Exercise passage:
====
Assume I want to sort a list of lists like explained here:
>>>L=[[0, 1, 'f'], [4, 2, 't'], [9, 4, 'afsd']]
>>>sorted(L, key=itemgetter(2))
[[9, 4, 'afsd'], [0, 1, 'f'], [4, 2, 't']]
(Or with lambda.) Now I have a second list which I want to sort in the same order, so I need the new order of the indices. sorted() or .sort() do not return indices. How can I do that?
Actually in my case both lists contain numpy arrays. But the numpy sort/argsort aren't intuitive for that case either.
If I understood you correctly, you want to order B in the example below, based on a sorting rule you apply on L. Take a look at this:
L = [[0, 1, 'f'], [4, 2, 't'], [9, 4, 'afsd']]
B = ['a', 'b', 'c']
result = [i for _, i in sorted(zip(L, B), key=lambda x: x[0][2])]
print(result) # ['c', 'a', 'b']
# that corresponds to [[9, 4, 'afsd'], [0, 1, 'f'], [4, 2, 't']]
If I understand correctly, you want to know how the list has been rearranged. i.e. where is the 0th element after sorting, etc.
If so, you are one step away:
L2 = [L.index(x) for x in sorted(L, key=itemgetter(2))]
which gives:
[2, 0, 1]
As tobias points out, this is needlessly complex compared to
map(itemgetter(0), sorted(enumerate(L), key=lambda x: x[1][2]))
Setup:
import numpy as np
L = np.array([[0, 1, 'f'], [4, 2, 't'], [9, 4, 'afsd']])
S = np.array(['a', 'b', 'c'])
Solution:
print S[L[:,2].argsort()]
Output:
['c' 'a' 'b']
You could combine both lists, sort them together, and separate them again.
>>> L = [[0, 1, 'f'], [4, 2, 't'], [9, 4, 'afsd']]
>>> S = ['a', 'b', 'c']
>>> L, S = zip(*sorted(zip(L, S), key=lambda x: x[0][2]))
>>> L
([9, 4, 'afsd'], [0, 1, 'f'], [4, 2, 't'])
>>> S
('c', 'a', 'b')
I guess you could do something similar in NumPy as well...
====
Data records:
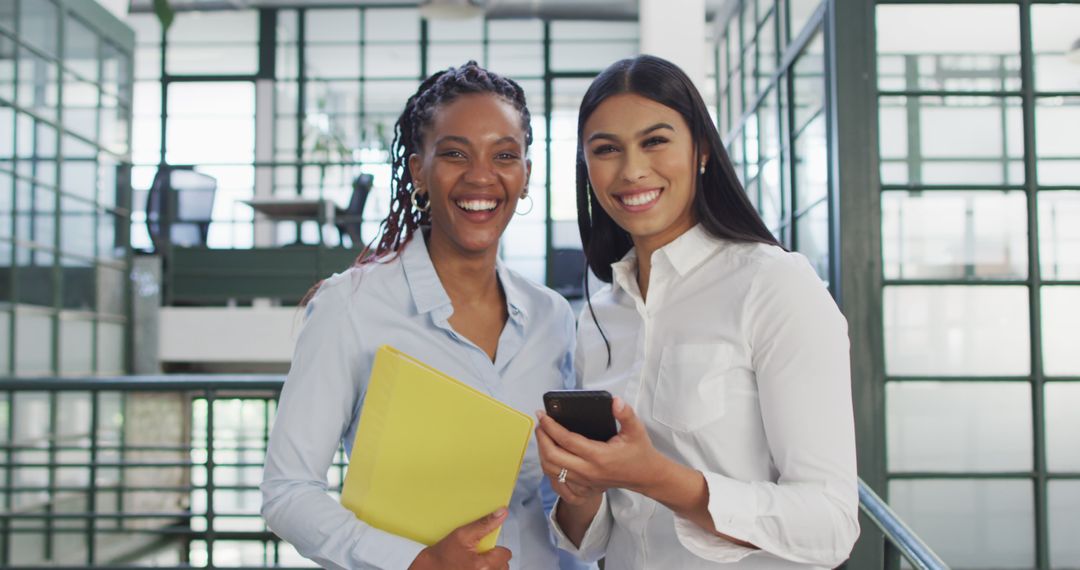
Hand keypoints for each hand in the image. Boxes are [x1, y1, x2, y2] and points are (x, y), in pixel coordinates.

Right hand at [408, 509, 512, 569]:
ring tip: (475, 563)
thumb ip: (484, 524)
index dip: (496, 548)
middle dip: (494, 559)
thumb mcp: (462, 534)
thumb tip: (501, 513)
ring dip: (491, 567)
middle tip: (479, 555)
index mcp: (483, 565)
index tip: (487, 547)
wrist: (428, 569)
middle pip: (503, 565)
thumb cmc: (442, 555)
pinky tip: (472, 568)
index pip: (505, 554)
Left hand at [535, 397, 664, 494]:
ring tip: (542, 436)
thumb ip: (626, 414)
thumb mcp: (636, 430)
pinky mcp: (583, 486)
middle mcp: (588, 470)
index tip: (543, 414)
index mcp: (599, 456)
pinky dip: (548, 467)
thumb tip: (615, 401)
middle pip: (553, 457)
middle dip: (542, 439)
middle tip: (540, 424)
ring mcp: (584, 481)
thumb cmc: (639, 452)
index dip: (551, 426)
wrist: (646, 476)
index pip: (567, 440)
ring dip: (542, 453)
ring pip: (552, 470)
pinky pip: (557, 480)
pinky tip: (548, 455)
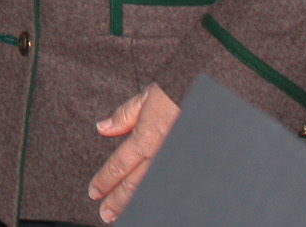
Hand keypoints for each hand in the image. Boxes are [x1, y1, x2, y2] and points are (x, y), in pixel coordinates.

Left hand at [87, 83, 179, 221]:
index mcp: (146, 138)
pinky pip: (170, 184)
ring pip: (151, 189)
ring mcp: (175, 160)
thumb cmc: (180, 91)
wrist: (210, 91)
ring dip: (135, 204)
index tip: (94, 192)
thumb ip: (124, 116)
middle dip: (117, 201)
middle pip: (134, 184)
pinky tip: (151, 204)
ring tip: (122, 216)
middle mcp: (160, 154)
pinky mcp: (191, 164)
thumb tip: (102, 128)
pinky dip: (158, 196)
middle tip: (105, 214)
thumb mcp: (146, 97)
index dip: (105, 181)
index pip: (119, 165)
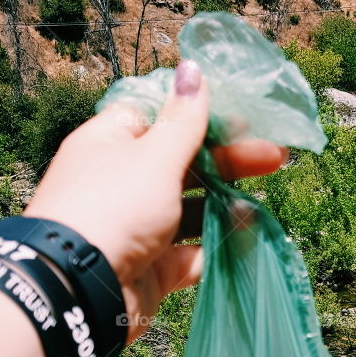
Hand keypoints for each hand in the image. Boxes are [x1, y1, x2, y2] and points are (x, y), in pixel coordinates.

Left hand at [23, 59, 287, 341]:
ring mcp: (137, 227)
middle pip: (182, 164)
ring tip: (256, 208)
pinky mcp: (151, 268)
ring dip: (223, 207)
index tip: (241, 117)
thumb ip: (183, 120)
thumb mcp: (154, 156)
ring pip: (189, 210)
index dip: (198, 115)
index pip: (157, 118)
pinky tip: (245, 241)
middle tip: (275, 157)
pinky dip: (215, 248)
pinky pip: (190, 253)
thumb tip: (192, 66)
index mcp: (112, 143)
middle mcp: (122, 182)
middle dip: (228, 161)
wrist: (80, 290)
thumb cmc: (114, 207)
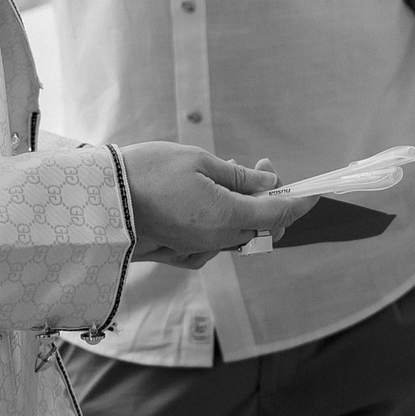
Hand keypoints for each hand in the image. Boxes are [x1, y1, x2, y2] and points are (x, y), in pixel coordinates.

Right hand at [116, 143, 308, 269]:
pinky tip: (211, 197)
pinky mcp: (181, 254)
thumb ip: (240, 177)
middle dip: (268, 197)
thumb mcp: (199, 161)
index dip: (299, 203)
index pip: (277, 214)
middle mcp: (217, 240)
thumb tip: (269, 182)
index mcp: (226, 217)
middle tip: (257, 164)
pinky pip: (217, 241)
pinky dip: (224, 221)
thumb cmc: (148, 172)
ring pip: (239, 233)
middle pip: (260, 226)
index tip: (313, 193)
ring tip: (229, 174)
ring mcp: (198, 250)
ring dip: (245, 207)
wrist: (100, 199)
====
Assigned task 1: Reproduce everything in the sorting thread from "Assume I want" down to "can I do that?".
Assigned task 2:
Answer these questions about the sorting thread, drawing on the text only.
(a) What result does the list comprehension that builds L2 give?
(b) What output does the NumPy solution print?
(c) What do both lists actually contain in the asker's own case?

Output 1:
Assume I want to sort a list of lists like explained here:
>>>L=[[0, 1, 'f'], [4, 2, 't'], [9, 4, 'afsd']]
>>>sorted(L, key=itemgetter(2))
[[9, 4, 'afsd'], [0, 1, 'f'], [4, 2, 't']]
(Or with lambda.) Now I have a second list which I want to sort in the same order, so I need the new order of the indices. sorted() or .sort() do not return indices. How can I do that?

Output 2:
(a) [2, 0, 1]
(b) ['c' 'a' 'b']
(c) Numpy arrays.